The latest figures on childhood obesity are shocking. By 2020 it’s expected that 3 in 5 boys living in the most deprived communities will be overweight or obese. To put this into perspective, less than 1 in 5 of boys in the most affluent communities are expected to be overweight or obese. To put that into perspective, for every boy in an affluent community that is overweight or obese there are three in the most deprived communities. Health inequalities are still a prominent issue.
Smoking is still a large challenge for public health departments across the country. Those in more deprived communities have been left behind; in 2012 men and women living in the most deprived communities were twice as likely to smoke compared to those in the most affluent communities. Women aged 45-54 years old have the largest smoking prevalence distribution across deprivation – with a woman in this age group three times more likely in the most deprived communities compared to the most affluent communities.

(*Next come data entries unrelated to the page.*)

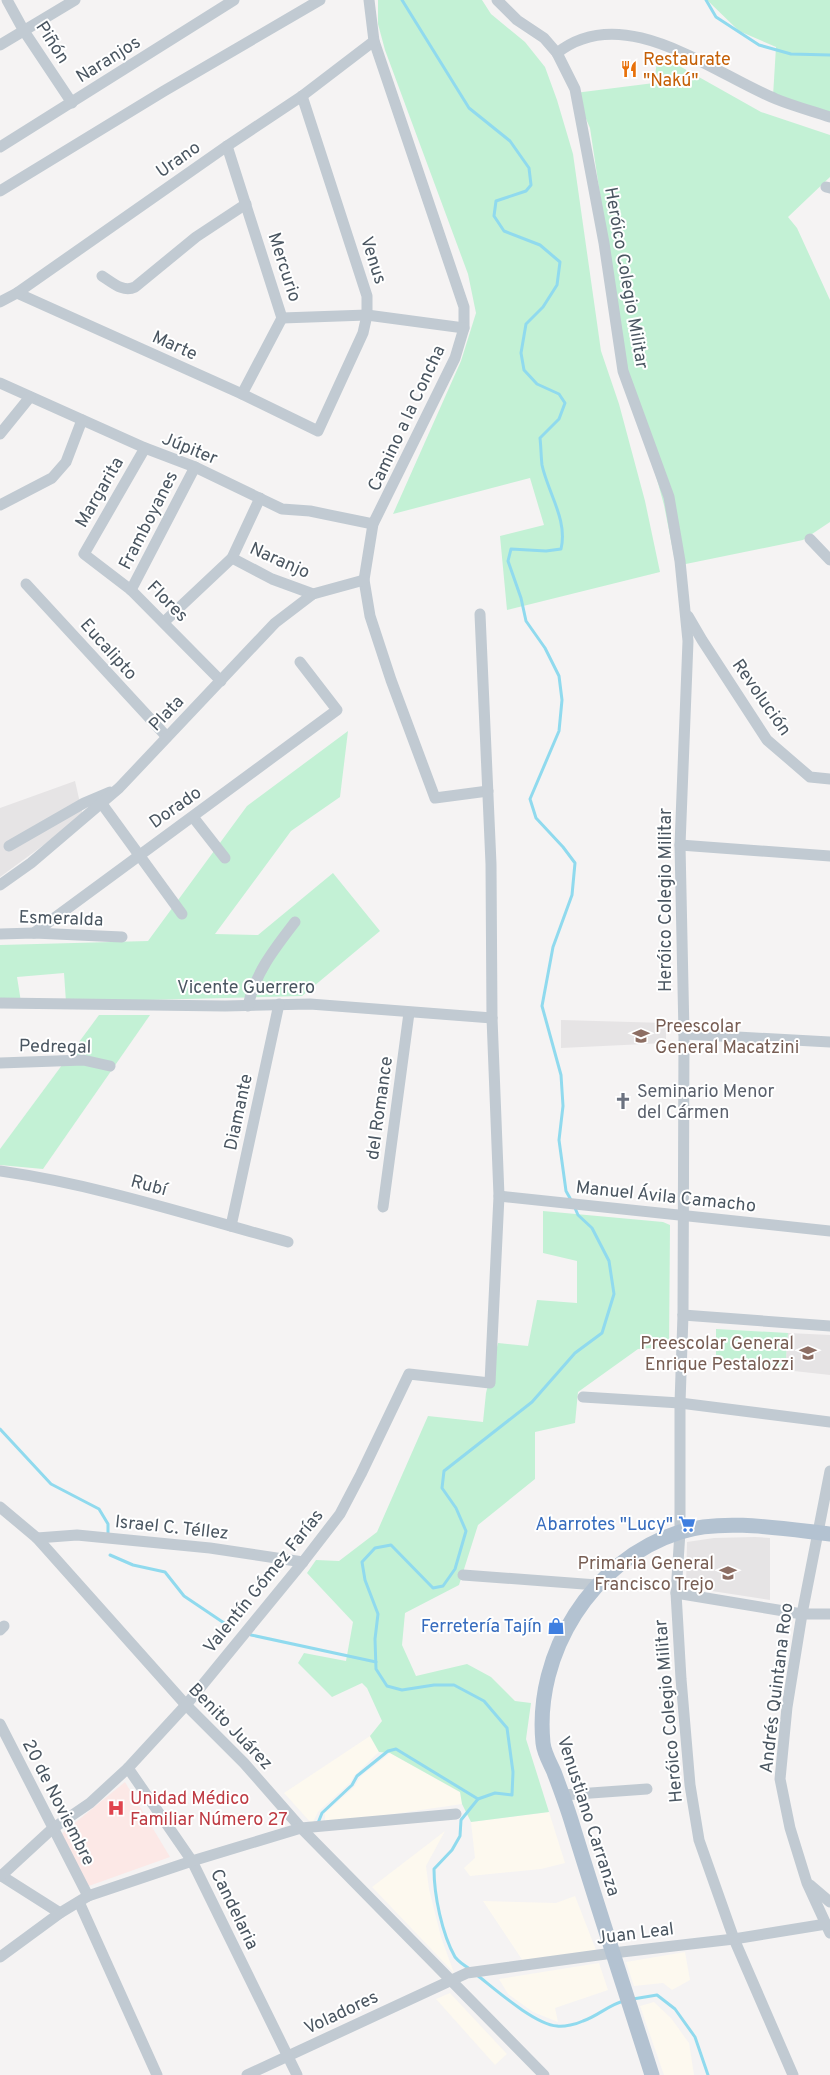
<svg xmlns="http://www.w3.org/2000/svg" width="830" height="2075" font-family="Overpass,sans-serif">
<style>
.commercial{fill:#fdf9ef}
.education{fill:#e6e4e5}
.medical{fill:#fce8e6}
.green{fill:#c3f1d5}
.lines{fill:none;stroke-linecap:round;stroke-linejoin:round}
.stream{stroke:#90daee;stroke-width:3}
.minor{stroke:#c1cad2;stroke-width:11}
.major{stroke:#b3c2d1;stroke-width:15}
.labels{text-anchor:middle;stroke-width:4;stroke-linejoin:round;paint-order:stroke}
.street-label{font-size:18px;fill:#4a5661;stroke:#fff}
.food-label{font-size:18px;fill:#c56008;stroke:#fff;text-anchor:start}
.education-label{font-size:18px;fill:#785e54;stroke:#fff;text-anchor:end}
.worship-label{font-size:18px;fill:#5b616d;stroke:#fff;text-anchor:start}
.shop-label{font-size:18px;fill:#366cbe;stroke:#fff;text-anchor:end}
.health-label{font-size:18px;fill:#be3a42;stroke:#fff;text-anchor:start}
</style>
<rect width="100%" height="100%" fill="#f5f3f3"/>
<g class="commercial">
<polygon points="370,1736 379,1752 354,1776 350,1783 318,1812 312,1824 284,1793"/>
<polygon points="390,1753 461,1793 462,1804 325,1824 325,1813 354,1787 361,1776"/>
<polygon points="549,1812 565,1863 541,1869 470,1876 464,1868 475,1858 471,1822"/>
<polygon points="445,1831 426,1866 429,1889 441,1937 454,1973 372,1887"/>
<polygon points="575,1896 596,1950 523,1961 483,1901 556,1903"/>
<polygon points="685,1952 690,1980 672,1990 663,1983 634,1986 626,1962"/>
<polygon points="599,1963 608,1990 555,2008 558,2022 533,2012 508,1994 499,1979"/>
<polygon points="450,1993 507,2054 495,2065 436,1999"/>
<polygon points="654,2002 671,2018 689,2043 694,2075 664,2075 640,2006"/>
</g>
<g class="education">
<polygon points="75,781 83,816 0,877 0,808"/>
<polygon points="561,1020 666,1023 666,1043 561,1048"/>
<polygon points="788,1333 830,1335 830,1375 785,1370"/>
<polygon points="755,1537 770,1538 770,1600 686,1587 687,1542 714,1538"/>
</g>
<polygon class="medical" points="125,1782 170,1857 86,1887 60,1835"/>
<g class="green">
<polygon points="378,0 482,0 491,14 525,42 545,67 557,100 573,154 601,351 619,404 645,501 660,572 507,610 500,536 544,525 530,478 393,514 461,361 476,313 468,274 385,50 378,24"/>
<polygon points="707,0 830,0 830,119 773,96 776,47 739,31"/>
<polygon points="658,54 761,112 830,135 830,177 788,217 797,228 830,300 830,522 803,540 676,566 664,505 626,367 590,128 575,93 654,83"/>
<polygon points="348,731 340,797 291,831 215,934 258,935 333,873 380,931 302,996 66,1002 64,973 17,977 21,1002 0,1001 0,945 148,941 247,806"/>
<polygon points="99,1015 150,1015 43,1169 0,1165 0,1149"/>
<polygon points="543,1211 663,1222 670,1225 669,1347 638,1349 578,1392 575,1423 535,1432 535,1479 478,1525 459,1585 405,1613 402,1645 416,1676 467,1664 491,1677 515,1701 531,1703 526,1739 549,1812 471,1822 462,1804 460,1792 390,1753 379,1752 370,1736 382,1721 367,1688 362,1683 332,1697 298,1663 304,1653 346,1661 353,1622 307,1573 316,1560 339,1561 377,1532 428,1416 483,1422 486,1393 498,1343 528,1346 537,1300 577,1303 577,1261 543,1253"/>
<polygon points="716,1329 788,1333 785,1370 716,1363"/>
</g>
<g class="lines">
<g class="stream">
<path d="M 402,0 L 469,108 L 510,141 L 529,168 L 531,185 L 526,191 L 496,201 L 494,216 L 504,231 L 540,245 L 560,262 L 557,285 L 543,307 L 526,324 L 521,353 L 524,370 L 537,384 L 559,394 L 565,403 L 559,419 L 540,438 C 541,447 541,456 542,465 C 548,493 568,520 561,549 L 546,551 L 511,549 L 508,561 L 521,598 L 526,621 L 545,648 L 559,676 L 562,700 L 559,731 L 530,799 L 536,818 L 563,847 L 575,863 L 572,895 L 553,947 L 542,1006 L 561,1075 L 563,1106 L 559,1140 L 566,1191 L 571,1200"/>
<polyline points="706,0 716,17 759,45 791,54 830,55"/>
<polyline points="0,1429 51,1484 99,1509 108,1524 108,1533"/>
<polyline points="110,1555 133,1565 165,1572 184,1596 230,1627"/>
<polyline points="251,1635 376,1662"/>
<polyline points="318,1823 322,1813 352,1785 357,1776 388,1751 396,1749 478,1799"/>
<path d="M 470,1969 C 465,1966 459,1962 455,1957 C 442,1934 434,1895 434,1869 L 452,1850 L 460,1836 L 461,1820 L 478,1799 L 495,1793 L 512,1795 L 513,1772 L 507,1728 L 484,1701 L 454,1685 L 434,1685 L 402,1690 L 387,1686 L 376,1669 L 375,1639 L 378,1614 L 365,1580 L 362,1562 L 375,1548 L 391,1545 L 433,1588 L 443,1586 L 455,1569 L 466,1531 L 456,1508 L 442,1488 L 444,1471 L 532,1402 L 575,1353 L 602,1333 L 614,1294 L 609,1261 L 592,1228 L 578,1215 L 575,1208"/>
<path d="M 477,1975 C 495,1989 534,2024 557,2026 C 564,2027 577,2024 583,2021 C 598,2016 610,2004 624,2001"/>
<polyline points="633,1999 657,1995 675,2009 695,2037 708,2075"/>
</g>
<g class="minor">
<polyline points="7,0 24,31 72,103"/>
<polyline points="369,0 374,41 464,307 464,328 455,358 373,524 364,580 370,616 391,680 435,798 488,791"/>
<polyline points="497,0 517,20 544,38 557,53 575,89 604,243 623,371 669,497 680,561 688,641 680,845 684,1034 683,1315 680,1403 680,1532 676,1593 681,1679 690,1785 699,1840 734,1939 793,2075"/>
<polyline points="0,45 75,0"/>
<path d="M 557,53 C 624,0 712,73 776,99 C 793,106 812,111 830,117"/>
<polyline points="227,146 282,318 242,394"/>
<polyline points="0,147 234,0"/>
<polyline points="826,187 830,188"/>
<polyline points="0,191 164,91 320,0"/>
<path d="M 102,276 C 112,282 123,293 135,287 L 196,237 L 246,204"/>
<polyline points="17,293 242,394 318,431 363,333 367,315 367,296 302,96"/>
<polyline points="0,302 17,293 227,146 302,96 374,41"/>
<polyline points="282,318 367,315 464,328"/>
<polyline points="0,383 145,448 195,467 282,509 310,511 373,524"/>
<polyline points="0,434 30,397"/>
<polyline points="145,448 84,554 131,590 221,681"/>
<polyline points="0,505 52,478 66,462 82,420"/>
<polyline points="810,539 830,560"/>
<polyline points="232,558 272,579 313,594"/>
<polyline points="26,584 167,737"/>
<polyline points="131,590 195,467"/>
<polyline points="688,616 702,640 767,740 810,777 830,779"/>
<polyline points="164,622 232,558 260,498"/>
<polyline points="102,804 182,914"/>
<polyline points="193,817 225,858"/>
<polyline points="680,845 830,856"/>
<polyline points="9,846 84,803 110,792"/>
<polyline points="0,885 31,863 119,788 275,623 313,594 364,580"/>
<polyline points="34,933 337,710 300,662"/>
<polyline points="0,934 34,933 122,937"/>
<polyline points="0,1003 225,1006 310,1004 492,1018"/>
<path d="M 248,1006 C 255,973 275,948 295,922"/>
<polyline points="684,1034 830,1042"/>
<polyline points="0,1063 83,1060 110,1066"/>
<path d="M 0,1171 C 98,1185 192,1216 288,1242"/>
<polyline points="499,1196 830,1231"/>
<polyline points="383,1207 409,1013"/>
<polyline points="231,1226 279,1004"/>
<polyline points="683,1315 830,1326"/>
<polyline points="583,1397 680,1403 830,1422"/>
<polyline points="830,1471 802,1614 787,1707 780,1779 790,1828 807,1883 830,1933"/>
<polyline points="0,1507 37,1538 186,1705 244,1763 301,1828 544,2075"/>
<polyline points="37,1538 77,1535 210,1548 303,1562"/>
<polyline points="463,1575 597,1585"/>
<polyline points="676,1593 802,1614 830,1614"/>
<polyline points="0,1630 4,1626"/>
<polyline points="0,1724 88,1896"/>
<polyline points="128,1768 192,1861 297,2075"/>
<polyline points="563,1795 647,1789"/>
<polyline points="0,1875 60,1913"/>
<polyline points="1,1876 52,1829 90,1803 128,1768 186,1705 303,1562 340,1514 361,1474 409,1374 490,1383 499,1196 492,1018 491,864 480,614"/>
<polyline points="810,1885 830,1902"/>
<polyline points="79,1902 157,2075"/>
<polyline points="0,1957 60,1913 88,1896 192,1861 301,1828 456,1814"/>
<polyline points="247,2075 467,1973 613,1953 734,1939 826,1924"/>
</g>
<path class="major" d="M 652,2075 C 625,1990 597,1905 571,1820 C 566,1804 560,1788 554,1772 C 550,1763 544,1753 543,1743 C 534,1653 592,1560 680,1532 C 723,1518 785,1529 830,1534"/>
</g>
<defs>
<g id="restaurant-bare" transform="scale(1.35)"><path d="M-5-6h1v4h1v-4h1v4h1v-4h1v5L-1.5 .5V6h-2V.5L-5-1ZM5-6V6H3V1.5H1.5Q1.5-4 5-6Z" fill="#e8710a" stroke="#fff" stroke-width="2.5" paint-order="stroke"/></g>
<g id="school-bare" transform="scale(1.35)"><path d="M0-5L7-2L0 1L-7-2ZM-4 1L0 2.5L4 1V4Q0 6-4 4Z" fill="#8d6e63" stroke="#fff" stroke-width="2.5" paint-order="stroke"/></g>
<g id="church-bare" transform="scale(1.35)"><path d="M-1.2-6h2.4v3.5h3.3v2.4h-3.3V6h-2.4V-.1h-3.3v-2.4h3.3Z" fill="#6b7280" stroke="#fff" stroke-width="2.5" paint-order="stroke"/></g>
<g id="supermarket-bare" transform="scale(1.35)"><path d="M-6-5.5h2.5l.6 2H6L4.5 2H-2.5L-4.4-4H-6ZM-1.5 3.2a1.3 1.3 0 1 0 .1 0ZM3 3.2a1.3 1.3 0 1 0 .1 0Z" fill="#3f7fe0" stroke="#fff" stroke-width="2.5" paint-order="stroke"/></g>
<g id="shop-bare" transform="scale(1.35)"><path d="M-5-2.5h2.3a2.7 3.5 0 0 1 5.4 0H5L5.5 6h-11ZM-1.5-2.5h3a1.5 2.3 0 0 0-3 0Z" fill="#3f7fe0" stroke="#fff" stroke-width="2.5" paint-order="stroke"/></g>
<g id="hospital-bare" transform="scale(1.35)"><path d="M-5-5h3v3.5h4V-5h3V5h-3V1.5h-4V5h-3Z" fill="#e0444e" stroke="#fff" stroke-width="2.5" paint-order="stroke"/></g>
</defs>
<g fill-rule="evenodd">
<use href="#restaurant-bare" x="629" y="69"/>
<use href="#school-bare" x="641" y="1036"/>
<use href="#church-bare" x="623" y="1101"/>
<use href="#school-bare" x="808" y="1353"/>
<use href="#supermarket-bare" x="687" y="1524"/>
<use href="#school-bare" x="728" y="1573"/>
<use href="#shop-bare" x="556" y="1626"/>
<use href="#hospital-bare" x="116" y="1808"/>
</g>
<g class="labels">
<g class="street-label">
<text transform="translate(53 42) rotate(57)" y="6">Piñón</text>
<text transform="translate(108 59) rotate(-32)" y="6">Naranjos</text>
<text transform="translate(178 159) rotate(-35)" y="6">Urano</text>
<text transform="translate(374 260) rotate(72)" y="6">Venus</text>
<text transform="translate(285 267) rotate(72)" y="6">Mercurio</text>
<text transform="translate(627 278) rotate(80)" y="6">Heróico Colegio Militar</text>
<text transform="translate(175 345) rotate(24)" y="6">Marte</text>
<text transform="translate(406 418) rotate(-65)" y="6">Camino a la Concha</text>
<text transform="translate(190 448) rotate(22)" y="6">Júpiter</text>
<text transform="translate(99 492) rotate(-60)" y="6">Margarita</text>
<text transform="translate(148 520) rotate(-63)" y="6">Framboyanes</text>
<text transform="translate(280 560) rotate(24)" y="6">Naranjo</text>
<text transform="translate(168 601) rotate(45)" y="6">Flores</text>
<text transform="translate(109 649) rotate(48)" y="6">Eucalipto</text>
<text transform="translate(762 697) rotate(55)" y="6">Revolución</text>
<text transform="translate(166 713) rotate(-46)" y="6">Plata</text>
<text transform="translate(175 807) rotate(-35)" y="6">Dorado</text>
<text transform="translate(665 900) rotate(-90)" y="6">Heróico Colegio Militar</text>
<text transform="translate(61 918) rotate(2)" y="6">Esmeralda</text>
<text x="246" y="993">Vicente Guerrero</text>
<text transform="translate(55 1046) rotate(1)" y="6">Pedregal</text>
<text transform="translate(379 1108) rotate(-82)" y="6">del Romance</text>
<text transform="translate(238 1112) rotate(-78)" y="6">Diamante</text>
<text transform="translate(149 1185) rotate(15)" y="6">Rubí</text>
<text transform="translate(666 1196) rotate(6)" y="6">Manuel Ávila Camacho</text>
<text transform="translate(172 1527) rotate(6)" y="6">Israel C. Téllez</text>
<text transform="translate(263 1581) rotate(-51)" y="6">Valentín Gómez Farías</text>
<text transform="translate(776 1688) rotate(-83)" y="6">Andrés Quintana Roo</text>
<text transform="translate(668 1711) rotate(-95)" y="6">Heróico Colegio Militar</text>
<text transform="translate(231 1726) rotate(46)" y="6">Benito Juárez</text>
<text transform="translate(59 1802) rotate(63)" y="6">20 de Noviembre</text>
<text transform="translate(589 1816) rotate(72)" y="6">Venustiano Carranza</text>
<text transform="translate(235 1909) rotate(64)" y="6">Candelaria</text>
<text transform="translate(635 1933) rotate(-7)" y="6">Juan Leal</text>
<text transform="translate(341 2012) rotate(-25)" y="6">Voladores</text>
</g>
<g class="food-label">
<text x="643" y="65">Restaurate<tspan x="643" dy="21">"Nakú"</tspan></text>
</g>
<g class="education-label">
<text x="655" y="1032" text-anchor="start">Preescolar<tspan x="655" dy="21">General Macatzini</tspan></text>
<text x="794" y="1349">Preescolar General<tspan x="794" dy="21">Enrique Pestalozzi</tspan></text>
<text x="714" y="1569">Primaria General<tspan x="714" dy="21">Francisco Trejo</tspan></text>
</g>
<g class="worship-label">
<text x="637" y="1097">Seminario Menor<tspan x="637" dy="21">del Cármen</tspan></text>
</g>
<g class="shop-label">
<text x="673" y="1530">Abarrotes "Lucy"</text>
<text x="542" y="1632">Ferretería Tajín</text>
</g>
<g class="health-label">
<text x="130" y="1804">Unidad Médico<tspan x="130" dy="21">Familiar Número 27</tspan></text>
</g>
</g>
</svg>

Health illiteracy contributes towards widening this gap in health inequalities. Half of the population have limited health literacy while 61% of adults find health materials with text and figures too complicated to understand. This also has a knock-on effect on the choices they make that impact their health. Low health literacy contributes towards hospitalisation, poor mental health, increased risk of multiple health problems and put themselves at risk of not being able to self-manage long-term conditions correctly. Implementing strategies around health literacy more up-stream could also impact the future health and wellbeing of children and adolescents. Providing the right tools to build up resilience early on can help prevent mental and physical ill-health in later life.
If anything, surely the cost of low health literacy is enough of an incentive to do something about this? It's estimated that it costs the NHS up to 5% of the budget (that's more than £5bn!) The sooner we realise that health inequalities can be prevented more up-stream than adult life, the closer we are to reducing the gap. In terms of bridging the health inequalities gap, there is a lack of insight around health literacy with people from disadvantaged backgrounds – this makes it difficult for practitioners, programme developers, decision makers and campaign teams to design policies, interventions and strategies that can effectively reduce health inequalities.
Change4Life is a great example of how to tackle low health literacy amongst children. The information is broken down into simple nuggets of information in a way they can understand. Teachers are encouraged to use fun and engaging techniques to get children involved with what they eat and learn more about healthy eating. The answer to this is simple. Talk to people in a way they would connect with and understand.
When I worked on Headsup to research attitudes, beliefs and behaviours around mental health and health seeking behaviours, I was astonished at how contradictory we can be. It was easy for the men that we spoke with to dismiss symptoms of depression and anxiety but later on say they experienced periods of time where they felt low and irritable. ‘Mental health’ was something they didn’t want to associate themselves with, nor was depression and anxiety. Using this insight, we developed a campaign and an online resource that did not refer to any clinical terminology and communicated the information in a way that was clear and simple.
Insight-driven programmes, behaviour change campaigns and communications is the key to overcoming low health literacy as a barrier. Understanding the way your target groups communicate with each other, how they behave and who influences their choices can challenge deep-seated attitudes that would otherwise prevent public health departments, charities and NHS trusts from working with smaller budgets without compromising the welfare of individuals.